“Pish, mon!” the elder snorted. “It's no a question o' marrying; it's a question o' getting theer, an' Janet's no going to do it wi' a Methodist hanging til her skirts.”
Silence fell in the clearing—silence that was broken only by the crash and tinkle of Janet's hoe as she buried Timmins under the clod. A Scotch daughter, she would bide by her father's word. Unaware of his funeral, Timmins himself stood scratching his poll.
“So you'll not give her to me?” he futilely repeated.
For the first time the elder looked toward him. “Mon, canna ye see the impossibility o' it? No, ye canna ha' her till—till”—he cast about for the limit of inconceivability—“till ye're an elder i' the Presbyterian Kirk.” He almost cracked a laugh at Timmins's sudden brightening. He had evolved the condition to drive home and clinch the ridiculous impossibility of the other's suit, and here he was, the doddered fule, taking hope! It was difficult to comprehend the workings of such a mind, and though the elder smoked upon it for half an hour after Timmins left the clearing, he failed of realization.
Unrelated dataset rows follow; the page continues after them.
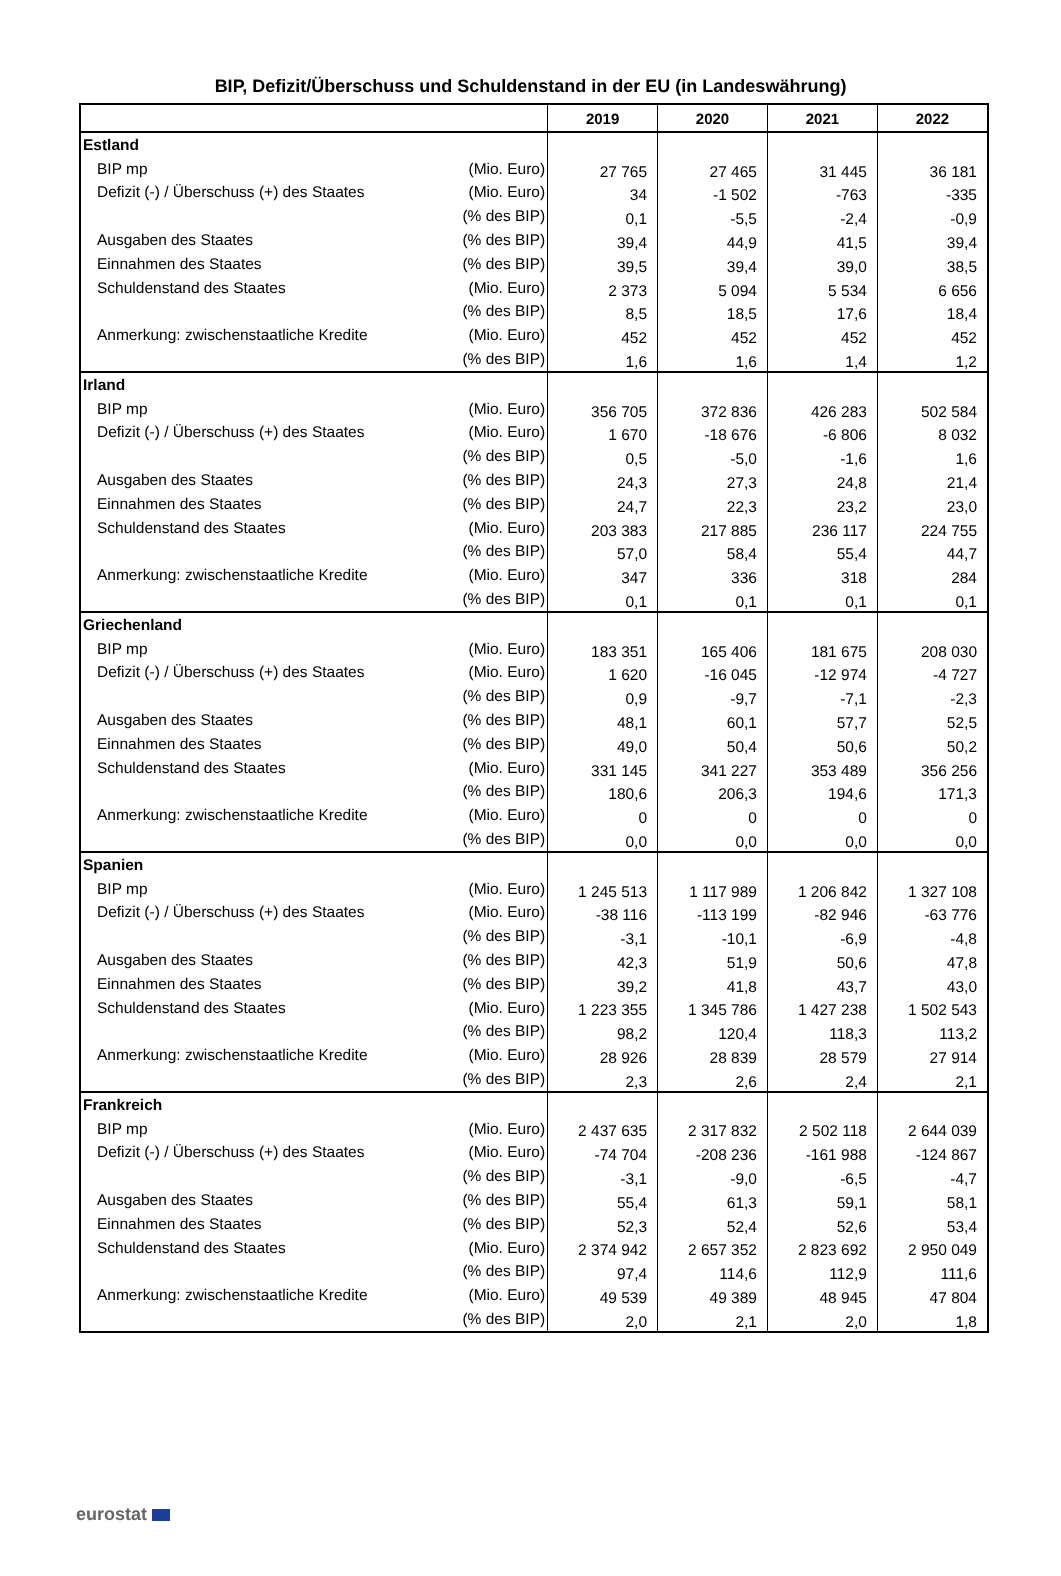BIP, Defizit/Überschuss und Schuldenstand in der EU (in Landeswährung)
| | | 2019 | 2020 | 2021 | 2022 |
| --- | --- | --- | --- | --- | --- |
| Estland | | | | | |
| BIP mp | (Mio. Euro) | 27 765 | 27 465 | 31 445 | 36 181 |
| Defizit (-) / Überschuss (+) des Staates | (Mio. Euro) | 34 | -1 502 | -763 | -335 |
| | (% des BIP) | 0,1 | -5,5 | -2,4 | -0,9 |
| Ausgaben des Staates | (% des BIP) | 39,4 | 44,9 | 41,5 | 39,4 |
| Einnahmen des Staates | (% des BIP) | 39,5 | 39,4 | 39,0 | 38,5 |
| Schuldenstand des Staates | (Mio. Euro) | 2 373 | 5 094 | 5 534 | 6 656 |
| | (% des BIP) | 8,5 | 18,5 | 17,6 | 18,4 |
| Anmerkung: zwischenstaatliche Kredite | (Mio. Euro) | 452 | 452 | 452 | 452 |
| | (% des BIP) | 1,6 | 1,6 | 1,4 | 1,2 |
| Irland | | | | | |
| BIP mp | (Mio. Euro) | 356 705 | 372 836 | 426 283 | 502 584 |
| Defizit (-) / Überschuss (+) des Staates | (Mio. Euro) | 1 670 | -18 676 | -6 806 | 8 032 |
| | (% des BIP) | 0,5 | -5,0 | -1,6 | 1,6 |
| Ausgaben des Staates | (% des BIP) | 24,3 | 27,3 | 24,8 | 21,4 |
| Einnahmen des Staates | (% des BIP) | 24,7 | 22,3 | 23,2 | 23,0 |
| Schuldenstand des Staates | (Mio. Euro) | 203 383 | 217 885 | 236 117 | 224 755 |
| | (% des BIP) | 57,0 | 58,4 | 55,4 | 44,7 |
| Anmerkung: zwischenstaatliche Kredite | (Mio. Euro) | 347 | 336 | 318 | 284 |
| | (% des BIP) | 0,1 | 0,1 | 0,1 | 0,1 |
| Griechenland | | | | | |
| BIP mp | (Mio. Euro) | 183 351 | 165 406 | 181 675 | 208 030 |
| Defizit (-) / Überschuss (+) des Staates | (Mio. Euro) | 1 620 | -16 045 | -12 974 | -4 727 |
| | (% des BIP) | 0,9 | -9,7 | -7,1 | -2,3 |
| Ausgaben des Staates | (% des BIP) | 48,1 | 60,1 | 57,7 | 52,5 |
| Einnahmen des Staates | (% des BIP) | 49,0 | 50,4 | 50,6 | 50,2 |
| Schuldenstand des Staates | (Mio. Euro) | 331 145 | 341 227 | 353 489 | 356 256 |
| | (% des BIP) | 180,6 | 206,3 | 194,6 | 171,3 |
| Anmerkung: zwischenstaatliche Kredite | (Mio. Euro) | 0 | 0 | 0 | 0 |
| | (% des BIP) | 0,0 | 0,0 | 0,0 | 0,0 |
| Spanien | | | | | |
| BIP mp | (Mio. Euro) | 1 245 513 | 1 117 989 | 1 206 842 | 1 327 108 |
| Defizit (-) / Überschuss (+) des Staates | (Mio. Euro) | -38 116 | -113 199 | -82 946 | -63 776 |
| | (% des BIP) | -3,1 | -10,1 | -6,9 | -4,8 |
| Ausgaben des Staates | (% des BIP) | 42,3 | 51,9 | 50,6 | 47,8 |
| Einnahmen des Staates | (% des BIP) | 39,2 | 41,8 | 43,7 | 43,0 |
| Schuldenstand des Staates | (Mio. Euro) | 1 223 355 | 1 345 786 | 1 427 238 | 1 502 543 |
| | (% des BIP) | 98,2 | 120,4 | 118,3 | 113,2 |
| Anmerkung: zwischenstaatliche Kredite | (Mio. Euro) | 28 926 | 28 839 | 28 579 | 27 914 |
| | (% des BIP) | 2,3 | 2,6 | 2,4 | 2,1 |
| Frankreich | | | | | |
| BIP mp | (Mio. Euro) | 2 437 635 | 2 317 832 | 2 502 118 | 2 644 039 |
| Defizit (-) / Überschuss (+) des Staates | (Mio. Euro) | -74 704 | -208 236 | -161 988 | -124 867 |
| | (% des BIP) | -3,1 | -9,0 | -6,5 | -4,7 |
| Ausgaben des Staates | (% des BIP) | 55,4 | 61,3 | 59,1 | 58,1 |
| Einnahmen des Staates | (% des BIP) | 52,3 | 52,4 | 52,6 | 53,4 |
| Schuldenstand des Staates | (Mio. Euro) | 2 374 942 | 2 657 352 | 2 823 692 | 2 950 049 |
| | (% des BIP) | 97,4 | 114,6 | 112,9 | 111,6 |
| Anmerkung: zwischenstaatliche Kredite | (Mio. Euro) | 49 539 | 49 389 | 48 945 | 47 804 |
| | (% des BIP) | 2,0 | 2,1 | 2,0 | 1,8 |
eurostat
“Yon's a gay fule,” he said to Janet, when she answered his call to hitch the log farther into the cabin. “He was wanting to marry on you.”
“Ay?” she indifferently returned,—adding, without change of feature, “There's no lack o' fules round here.”
Meanwhile Timmins was making his way through the woods to his own place. As he walked along, the brightness gradually faded from his face, and by the time he reached the trysting-corner his mood was more in harmony with his case. His face would have graced a funeral.
Now Cap'en McKay's farm lay cheek by jowl with the elder's, and as the mariner happened to be fixing his fence at the corner, he noted Timmins's signals of distress. “Man!” he greeted, “ye're looking hipped.” Then, alluding to a heifer of Timmins's which had bloated on marsh-grass the day before, he added, “The beastie didna die?” Assured that it was only a wife that Timmins lacked, he sighed relief. “Ah, weel, that's no so bad; they come cheaper. But tell us o't.”
“Hecks, lad!” he commented, on Timmins's dole, “I'd advise ye to drive your pigs til anither market.”
“Were?” Timmins asked—“w'ere'll I find one?”